Mike McAlister has announced the release of his new block theme Ollie and shared details and motivation in Introducing the Ollie WordPress block theme. McAlister wrote: “One of the most powerful features of the Ollie block theme is that it brings together all the new WordPress site building features in a cohesive experience. Site editor, global styles, patterns, templates, template parts — Ollie supports all of these features, and they’re all beautifully designed and super easy to edit and customize.”
Sarah Gooding gave it a spin and reviewed for the WPTavern: Ollie Block Theme Now in Public Beta. “It is a beautiful, multipurpose theme of the high caliber one might expect from McAlister, a veteran developer whose past products were well known for their minimalist and clean design.” she wrote.
Theme Development for Full Site Editing and Blocks
Earlier this week, I was asked: “For new block theme enthusiast, how can they get started?” I collected a list of starting points:
There are three Learn WordPress courses:
- Develop Your First Low-Code Block Theme
- A Developers Guide to Block Themes – Part 1
- A Developers Guide to Block Themes – Part 2
If you would rather not start from scratch but learn how to change your site with the site editor:
- Part 1: Simple Site Design with Full Site Editing
- Part 2: Personalized Site Design with Full Site Editing and Theme Blocks
- Part 3: Advanced Site Design with Full Site Editing: Site Editor, Templates and Template Parts
On the Developer blog, Daisy Olsen published a Block theme resources roundup. Since then, additional posts became available:
- Intrinsic design, theming, and rethinking how to design with WordPress
- Block theme templates: the easy way to build an elegant grid of posts
- Everything you need to know about spacing in block themes
- Using template patterns to build multiple homepage designs
- Per-block CSS with theme.json
Building Blocks and Tools for the Block editor.
Jacob Smith, WordPress VIP team, announced the beta of the Block Data API, “For many use cases, it’s helpful to access blocks in WordPress as pure JSON data instead of HTML. Doing so eliminates the need to write parsing layers to transform markup into JSON, and to keep those translation layers up to date with every version of Gutenberg. All of this saves developers time and effort.”, he wrote.

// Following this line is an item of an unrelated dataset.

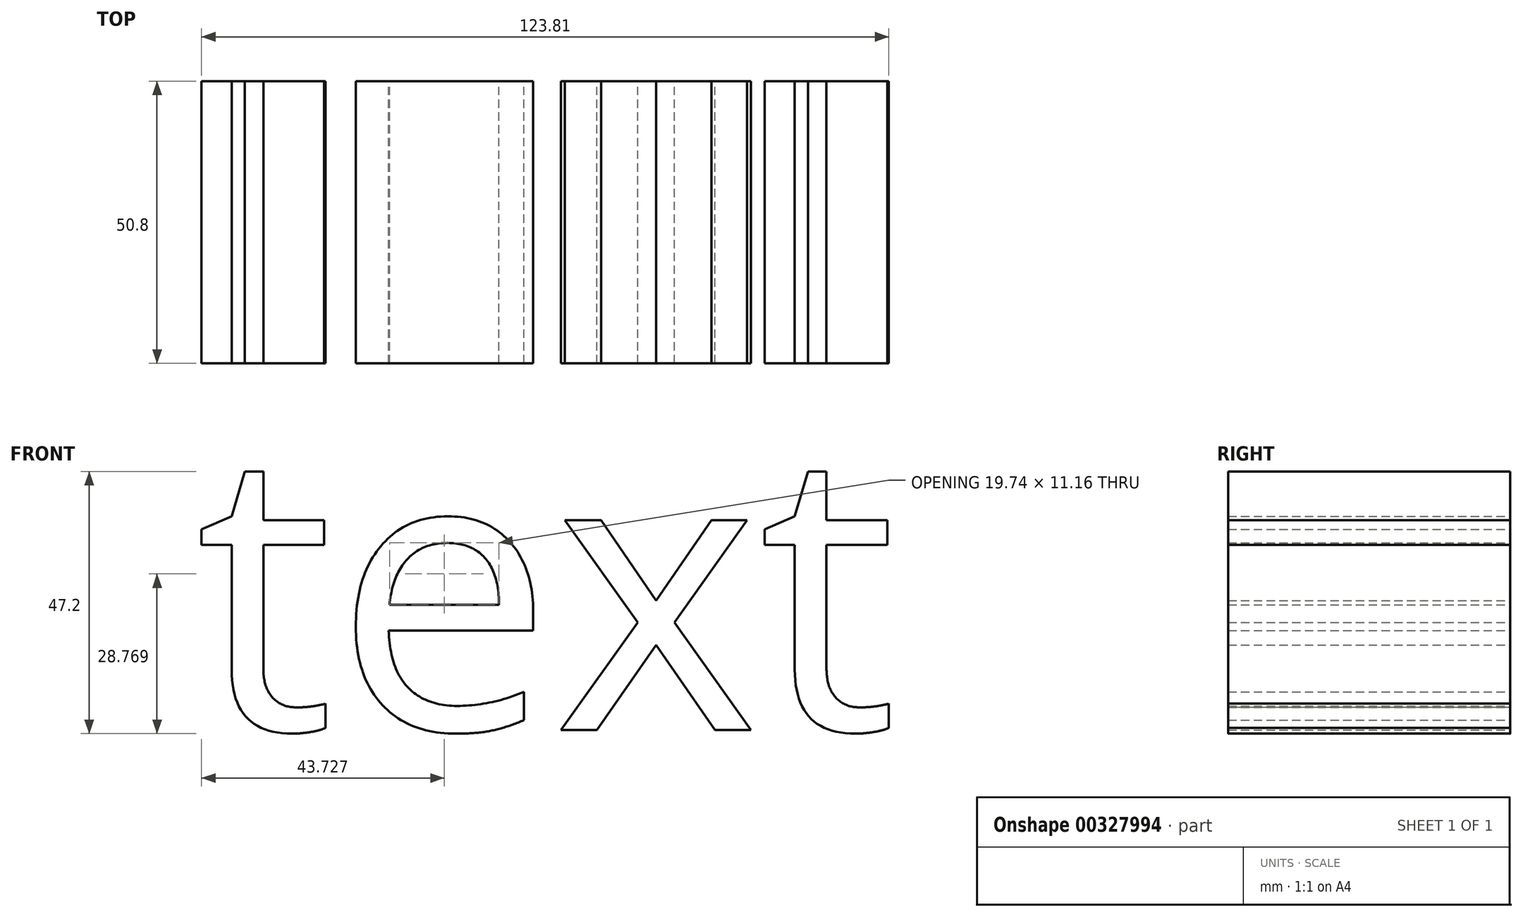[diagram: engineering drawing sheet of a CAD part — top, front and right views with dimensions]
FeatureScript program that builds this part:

Well, this section almost became the exclusive Ryan Welcher’s Corner for this edition. 🙌
In his latest post on the WordPress Developer Blog, Ryan Welcher outlined How webpack and WordPress packages interact. You learn more about the connection between @wordpress/scripts and the build process, and why it streamlines that build process for WordPress blocks.

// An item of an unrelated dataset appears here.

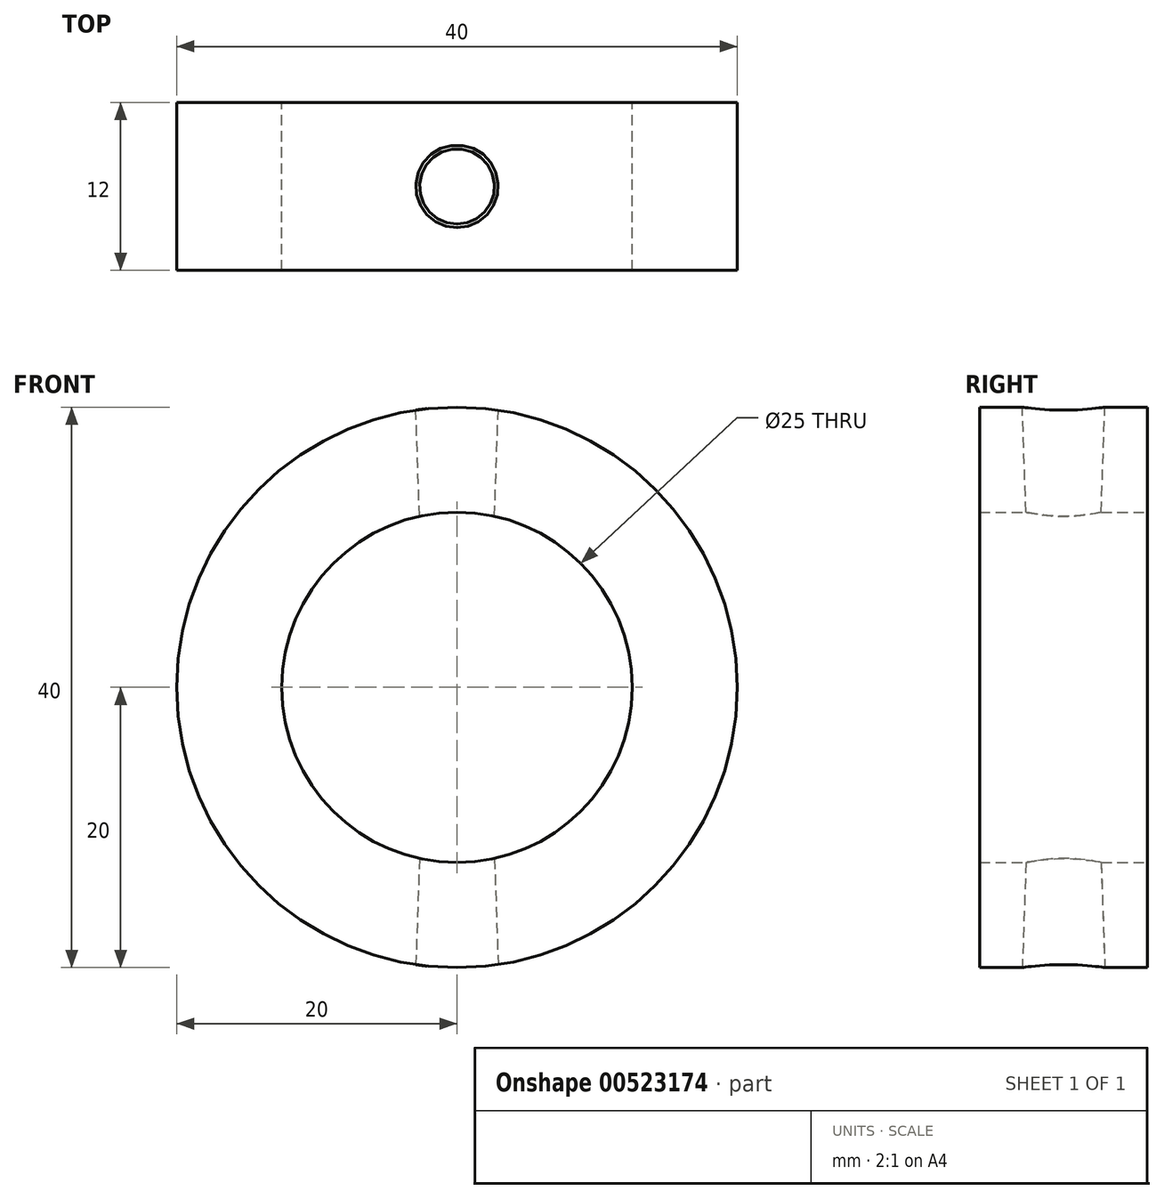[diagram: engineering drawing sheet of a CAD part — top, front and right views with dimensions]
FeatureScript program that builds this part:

Nathan Wrigley had Ryan Welcher on his WPTavern Jukebox podcast: Ryan Welcher on Using the create-block Tool to Quickly Scaffold a New Block Plugin . They discussed what you can expect from the create-block tool, and the prior knowledge that you’ll need to have once the tool has you up and running.
I have been using the create block command line tool to spin up a new block projects. It also helps you package your new block into a plugin and test it for the single block plugin repository. You can also have multiple blocks in one block. You just want to study about the commands, and how they can make your life easier. The documentation pages are available in the block editor handbook: @wordpress/create-block. Once yours start using it, you probably would also be interested in creating a custom templates to add to the scaffolding tool. Follow along with the @wordpress/create-block-tutorial-template
Thursdays, you can catch Ryan Welcher on Twitch live coding. This week’s show is still available on Twitch: Reviewing Gutenberg 15.6 features | Bring me your issues! For persistency, all streamed videos will also be uploaded to YouTube in due time.